Esse é o vosso fogo já queimado? Caís-te no fogo para se lavrar em metal forte ou asco retorcido? Das cinzas às cinzas? Não sabeis que o fogo pode queimar a massa até às cinzas – e que pode fazer a massa virar pão que alimenta a miséria? Parais e pensais se só há um pão e um circo? De que massa sois feito? Da massa que se amassa e não se realiza? Vedes que tens mais perguntas, que recusas, do que uma simples resposta?
Ouviste demais os presunçosos dentro de ti? Está preso. E por quem os sinos dobram na ausência da tua liberdade? Ouves e recitas as memórias do teu cárcere? Ninguém escreve ao coronel que habitas em ti? Ensaiastes uma cegueira, foste acometido de uma peste? Teu Estado viraste um sítio, sem que precises de um Estado de Sítio?

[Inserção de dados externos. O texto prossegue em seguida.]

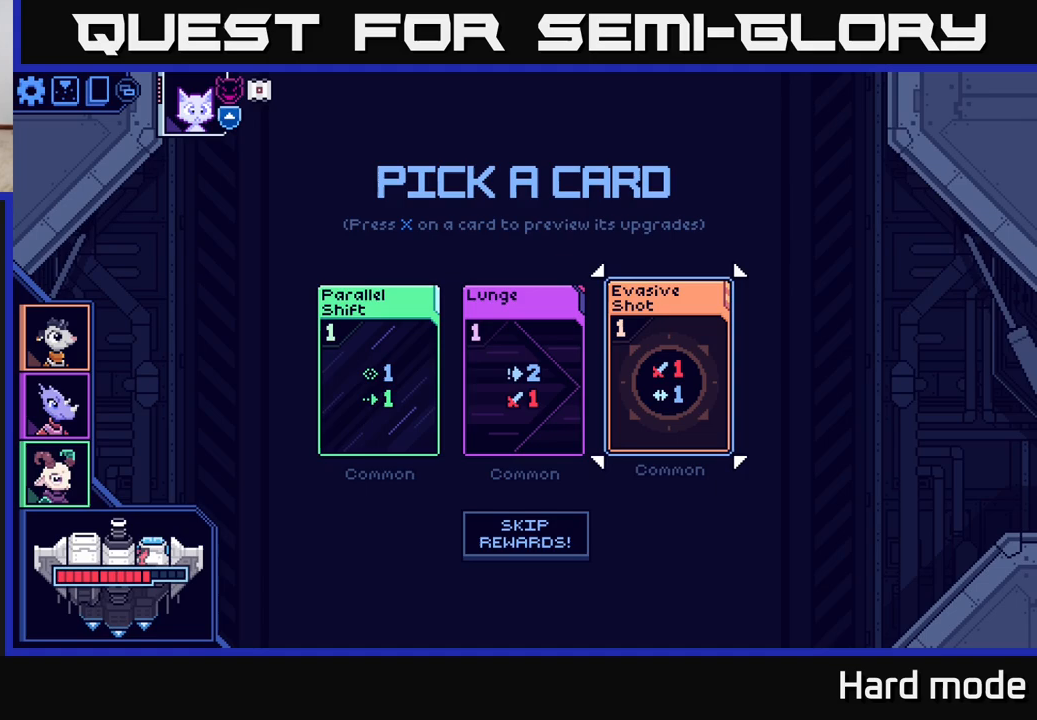
{"buttons": ["SELECT"], "left_stick": "center", "right_stick": "center", "events": [[450, "SELECT", "down"]]}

Não és capaz de ver que em tua Numancia ganhaste um belo prêmio de Troia.
És acumulador, mas não guardaste nada de ti? Apanhastes ou foste apanhado, quando não obedeceste? A acumulação o tornaste primitivo – ou a negação de tê-la? Sentes o aquartelamento de tuas forças e vossa rendição às milícias assaltantes do Estado, dos costumes, das casas e das famílias? Sentes que tu não vigoras mais, que te sugaram todo o vigor?
Percebes que não foste o Estado, a casa, os costumes, a família, o emprego que tu perdeste? Percebes que perdeste, há muito, o imemoriável lapso de tempo onde dormitava tua dignidade? Percebes o quanto já és incapaz de perceber algo relevante? Sentes o quanto nos cansa escreverdes sobre o mesmo? Sentes a tua passiva mesmice deste nada que a ti tornaste? Sentes o tempo perdido por todos nós, ao te lembrardes do que não deverias terdes esquecido? Sentes que és um caso perdido se já não sentes nada do que te dissemos?
Desculpe-nos por lembrar-vos disso. Isto é apenas um acorde do que poderia ter-te tornado. Mas, se assim quereis, voltas a dormir – até que ninguém a ti acorde. Ficais como o animal que se abateu e, abatido, declinou da coroa do reino da política, pois, abdicarás do “jus esperniandi”.